FBI: Police killings down, assaults up in past 3 years

By Ehren Wynder

May 14 (UPI) -- The number of police officers killed in the line of duty has declined in the past three years, but the rate of officers assaulted in the same time frame has risen, according to report from the Federal Bureau of Investigation.

The FBI on Tuesday released a special report based on information collected from state, local and tribal law enforcement agencies around the country. The study revealed 194 officers were feloniously killed between 2021 and 2023, more than any other consecutive three-year period in the past two decades.


Year-to-year police killings, however, declined within that timeframe, with 73 officers in 2021, 61 in 2022 and 60 in 2023.

Firearms were the most commonly used weapons, and 52% of officers killed in 2023 died from a gunshot wound, a slight increase from 2022.

The southern United States, the largest region in the country, has had the highest number of police killings than any other region for the past decade.
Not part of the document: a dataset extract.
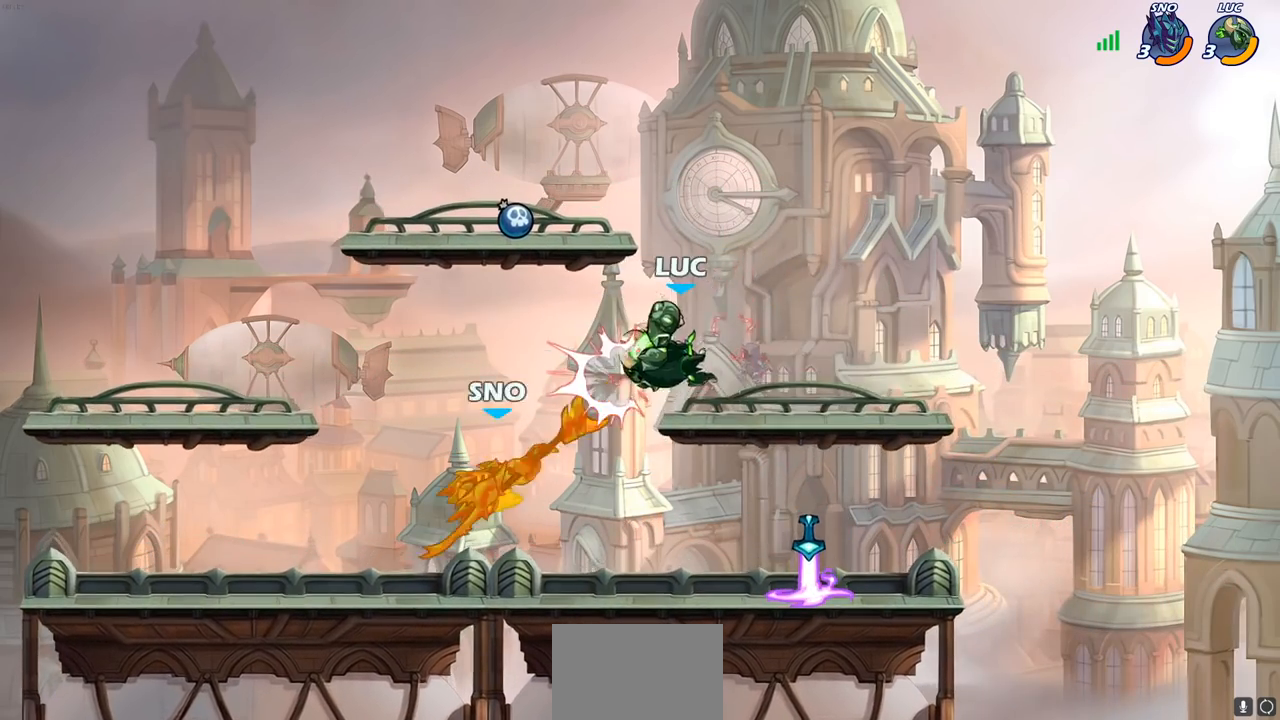
{"buttons": [], "left_stick": "center", "right_stick": "center", "events": [[167, "R1", "down"], [217, "R1", "up"], [250, "left_stick", "center"]]}
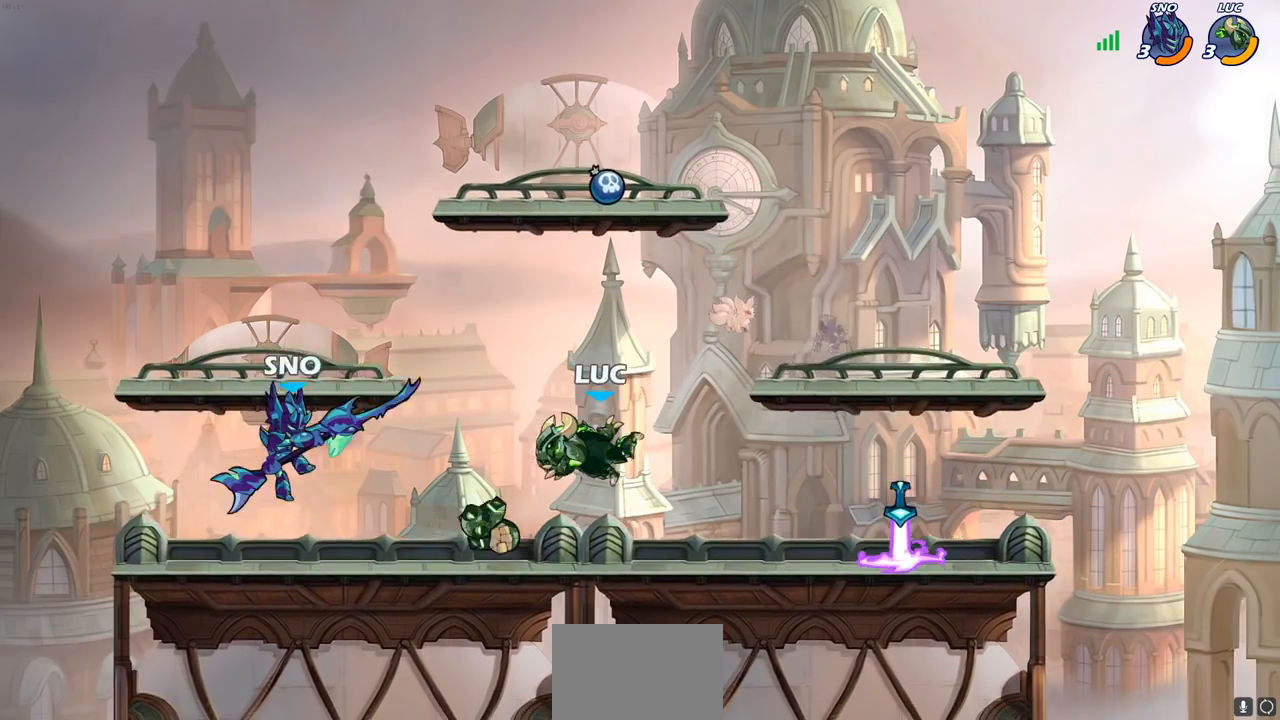
{"buttons": [], "left_stick": "right", "right_stick": "center", "events": [[100, "left_stick", "right"], [167, "R2", "down"], [400, "R2", "up"]]}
Last year, however, marked 20 killings, a 38% decrease from 32 in 2022.

It was the lowest recorded number in the South since 2015, when 19 officers in the region were reported killed in the line of duty.


While police killings have declined in the past three years, assaults on law enforcement have gone up in each of those years, according to the FBI.

Agencies reported 79,091 incidents in 2023, the highest officer assault rate in the past decade. The majority of incidents, 6,783, happened when an officer was responding to an assault against a non-officer, followed by 4,879, which happened when an officer was responding to a drug violation.

The number of officers assaulted or injured with a firearm reached a 10-year high in 2023, with around 466 reported cases.

The FBI report comes amid National Police Week and follows a candlelight vigil for fallen officers held Monday on the National Mall in Washington, D.C.

Four U.S. Marshalls were shot and killed last month while trying to arrest a suspect wanted on firearms charges.

Attorney General Merrick Garland at Monday's vigil said the officers' deaths "stand as a stark reminder of the enormous risks our law enforcement officers face every day, even when making the relatively routine arrests they make every day."